Le Liechtenstein signera l'accord sur l'Espace économique européen

La principauté de Liechtenstein a décidé de signer l'accord sur l'élargissement de l'Espace économique européen auquel il s'est opposé à cause de ses litiges patrimoniaux historiques avec la Tchéquie. Pourquoi ce tournant, et de quelles revendications il s'agit?

Le Liechtenstein a opposé son veto à l'accord permettant à 10 nouveaux membres de l'Union européenne d'accéder aux marchés de l'Espace économique européen. Il s'y est opposé du fait que la Tchéquie a refusé de signer une déclaration, selon laquelle, elle devait reconnaître le Liechtenstein en tant qu'Etat souverain et neutre, pendant les deux conflits mondiaux. Mercredi dernier, l'attitude du Liechtenstein a changé: il s'est déclaré prêt à signer l'accord en question, en commun avec deux autres membres, la Norvège et Island, pour ne pas menacer l'Espace économique commun. Il continue, cependant, à insister à ce que la Tchéquie reconnaisse sans réserve sa souveraineté et sa neutralité, pendant les deux guerres. Pourquoi?
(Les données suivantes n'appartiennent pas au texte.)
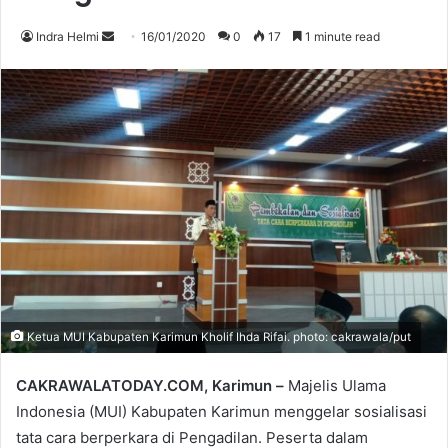
Send
Indra Helmi
16/01/2020
0
17
1 minute read
an
email
Ketua MUI Kabupaten Karimun Kholif Ihda Rifai. photo: cakrawala/put
CAKRAWALATODAY.COM, Karimun –
Majelis Ulama
Indonesia (MUI) Kabupaten Karimun menggelar sosialisasi
tata cara berperkara di Pengadilan. Peserta dalam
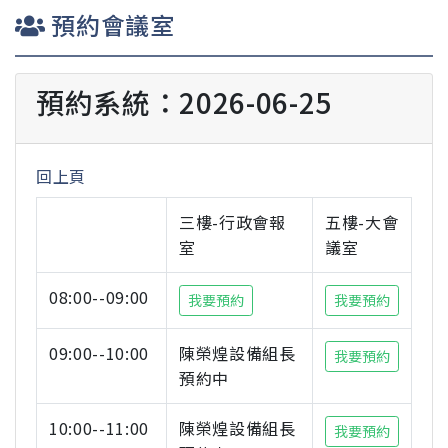
預約會議室
預約系統：2026-06-25
回上頁
三樓-行政會報
五樓-大會
室
議室
08:00--09:00
我要預約
我要預約
09:00--10:00
陳榮煌設備組長
我要預約
預約中
10:00--11:00
陳榮煌設備組長
我要預約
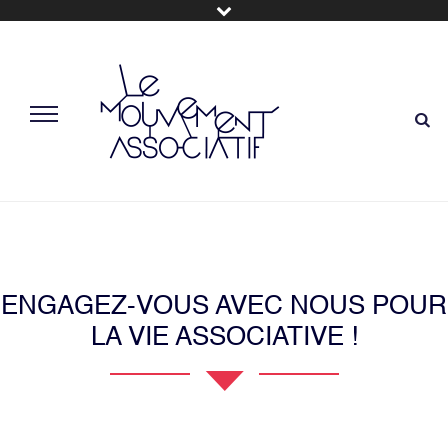
ENGAGEZ-VOUS AVEC NOUS POUR
LA VIE ASSOCIATIVE !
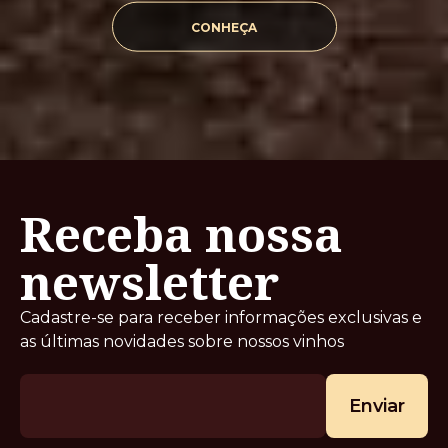
CONHEÇA
Receba nossa
newsletter
Cadastre-se para receber informações exclusivas e
as últimas novidades sobre nossos vinhos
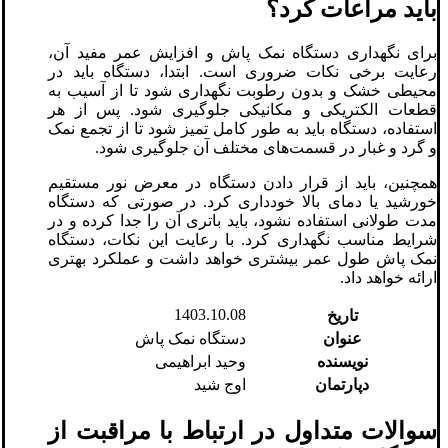
باید مراعات کرد؟
برای نگهداری دستگاه نمک پاش و افزایش عمر مفید آن،
رعایت برخی نکات ضروری است. ابتدا، دستگاه باید در
محیطی خشک و بدون رطوبت نگهداری شود تا از آسیب به
قطعات الکتریکی و مکانیکی جلوگیری شود. پس از هر
استفاده، دستگاه باید به طور کامل تمیز شود تا از تجمع نمک
و گرد و غبار در قسمت‌های مختلف آن جلوگیری شود.
همچنین، باید از قرار دادن دستگاه در معرض نور مستقیم
خورشید یا دمای بالا خودداری کرد. در صورتی که دستگاه
مدت طولانی استفاده نشود، باید باتری آن را جدا کرده و در
شرایط مناسب نگهداری کرد. با رعایت این نکات، دستگاه
نمک پاش طول عمر بیشتری خواهد داشت و عملکرد بهتری
ارائه خواهد داد.
1403.10.08
تاریخ
عنوان
دستگاه نمک پاش
نویسنده
وحید ابراهیمی
دپارتمان
اوج شید
سوالات متداول در ارتباط با مراقبت از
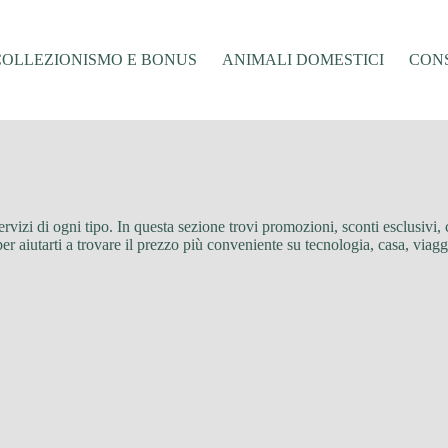
COLLEZIONISMO E BONUS
ANIMALI DOMESTICI
CONS
 servizi di ogni tipo. In questa sezione trovi promozioni, sconti esclusivi
er aiutarti a trovare il prezzo più conveniente su tecnologia, casa, viag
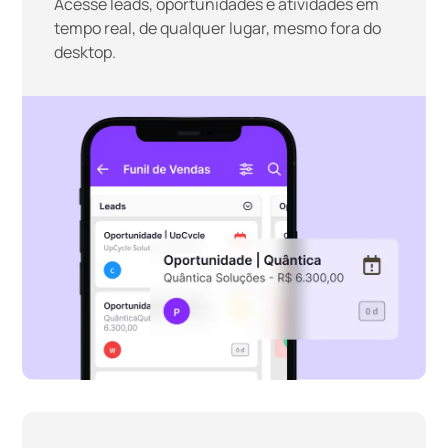
Acesse leads, oportunidades e atividades em
tempo real, de qualquer lugar, mesmo fora do
desktop.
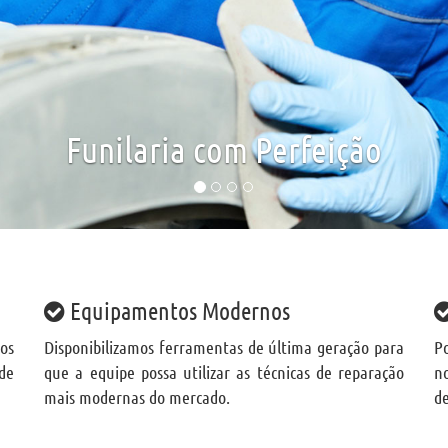
Funilaria com Perfeição
Equipamentos Modernos
os
Disponibilizamos ferramentas de última geração para
P
de
que a equipe possa utilizar as técnicas de reparação
n
mais modernas do mercado.
de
Les Liechtenstein ont acquis d'énormes biens sur le territoire de Bohême et de Moravie, après la défaite de la noblesse tchèque face aux Habsbourg à la Bataille de la Montagne blanche, en 1620. Karl de Liechtenstein, devenu gouverneur de Bohême, a obtenu de nombreux domaines confisqués aux seigneurs tchèques et moraves décapités. Les plus connus d'entre eux sont les domaines de Lednice et Valtice, en Moravie du sud. La République tchécoslovaque indépendante, proclamée en 1918, a exproprié 163 000 hectares de terres et 45 000 hectares de forêts ayant appartenu aux Liechtenstein, sur la base de la réforme foncière. Le reste a été confisqué, après 1945, conformément au décret numéro 12 du président Benes qui stipulait la confiscation des biens aux traîtres et ennemis de la République tchécoslovaque, sans égard à leur nationalité et citoyenneté, donc aussi aux ressortissants de pays neutres, tant qu'ils manifestaient activement une hostilité dans les années 1938 - 1945, ce qui était le cas des Liechtenstein. En 1938, donc encore avant que l'occupation de notre pays ait commencé, le père de Hans Adam II a fait au parti sudéto-allemand de Henlein des propositions d'aide nettement hostiles à la Tchécoslovaquie.

En 1989, le prince Hans Adam II a fait la première tentative de restituer ses anciens biens. Il a confisqué un tableau de Pieter van Laer que la Tchéquie avait prêté pour une exposition en Allemagne. Sa poursuite en justice a, cependant, échoué. Le verdict de l'instance suprême - la Cour constitutionnelle d'Allemagne, a été significatif, puisque confirmant que les biens des Liechtenstein avaient été confisqués sur la base des Décrets Benes. Et comme la confiscation servait d'acompte pour les réparations de guerre, les tribunaux allemands n'avaient pas le droit de s'en occuper.

Depuis, en effet, le prince Hans Adam II cherche à réussir non pas par la voie de procès de restitution, mais de plaintes directes. La valeur de ses biens est évaluée à 100 millions d'euros. Prague rejette tout débat sur un dédommagement. Les rapports sont tendus, pratiquement depuis la fin de la guerre. Les deux pays n'ont pas de rapports diplomatiques. Le chef de la diplomatie, Cyril Svoboda, a réitéré, mardi, la préparation de Prague à les établir, mais sans conditions quelconques.